──────── EXTRACTO DEL DOCUMENTO

Las españolas que ahora cumplimos 52 años nacimos bajo los acordes del «Eva María se fue buscando el sol a la playa», mientras las mujeres tenían que pedir permiso a sus maridos para ir solas a esa playa de Eva María, disponer de una cuenta corriente o tener un empleo. El rol de la mujer, con contadas excepciones, se circunscribía a las tareas del hogar y al cuidado de hijos, padres y maridos.
Las últimas décadas del siglo XX trajeron una revolución nunca vista en el campo de la igualdad entre hombres y mujeres. Las mismas madres que se resignaron a una vida en un segundo plano se enfrentaron al mundo para que sus hijas no tuviéramos las mismas limitaciones, impulsando una ruptura generacional sin precedentes. Y de esta manera nos aleccionaron a decidir nuestro camino, a ser independientes en todos los sentidos —incluido el económico—, a estudiar y trabajar en función de nuestras vocaciones. A volar, en definitiva.

────────────────
──────── DATOS PROPORCIONADOS

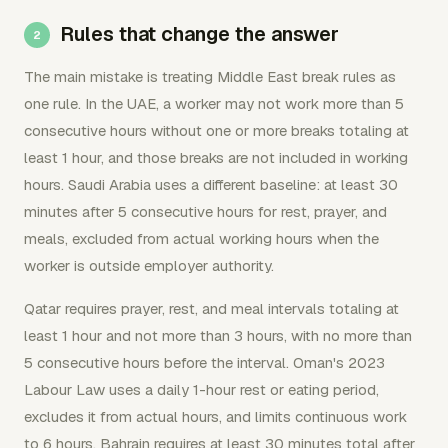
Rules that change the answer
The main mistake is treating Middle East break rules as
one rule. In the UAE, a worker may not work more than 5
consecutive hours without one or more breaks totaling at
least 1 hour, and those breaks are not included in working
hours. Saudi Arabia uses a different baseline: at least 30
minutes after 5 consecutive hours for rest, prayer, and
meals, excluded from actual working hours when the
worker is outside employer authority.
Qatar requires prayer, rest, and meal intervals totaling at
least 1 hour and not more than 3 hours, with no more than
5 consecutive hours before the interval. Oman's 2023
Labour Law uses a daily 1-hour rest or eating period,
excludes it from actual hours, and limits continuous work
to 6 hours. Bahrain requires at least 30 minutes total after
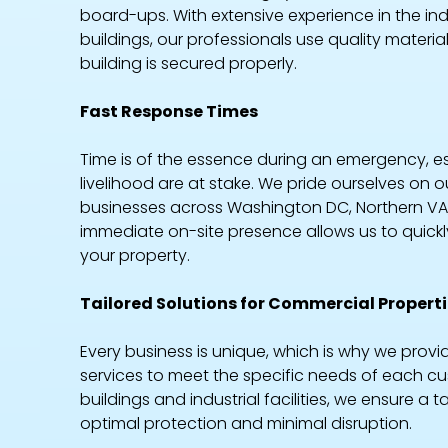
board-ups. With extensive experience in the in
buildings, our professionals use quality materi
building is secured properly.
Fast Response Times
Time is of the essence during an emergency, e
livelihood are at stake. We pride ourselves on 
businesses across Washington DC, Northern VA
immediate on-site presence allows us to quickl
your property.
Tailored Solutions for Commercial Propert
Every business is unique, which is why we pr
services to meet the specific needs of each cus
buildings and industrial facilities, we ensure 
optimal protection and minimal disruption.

────────────────

TUS TAREAS →
**A)** Copia literalmente el pasaje del extracto que empieza con las palabras que contienen "Las españolas que" y acaba con "padres y maridos.".
**B)** Según el extracto, ¿para qué tenían que pedir permiso a sus maridos las mujeres en la época en que nacieron las españolas que ahora cumplen 52 años?

RESPUESTAS →
**A)**
Las españolas que ahora cumplimos 52 años nacimos bajo los acordes del «Eva María se fue buscando el sol a la playa», mientras las mujeres tenían que pedir permiso a sus maridos para ir solas a esa playa de Eva María, disponer de una cuenta corriente o tener un empleo. El rol de la mujer, con contadas excepciones, se circunscribía a las tareas del hogar y al cuidado de hijos, padres y maridos.

**B)** Para ir solas a la playa, disponer de una cuenta corriente o tener un empleo.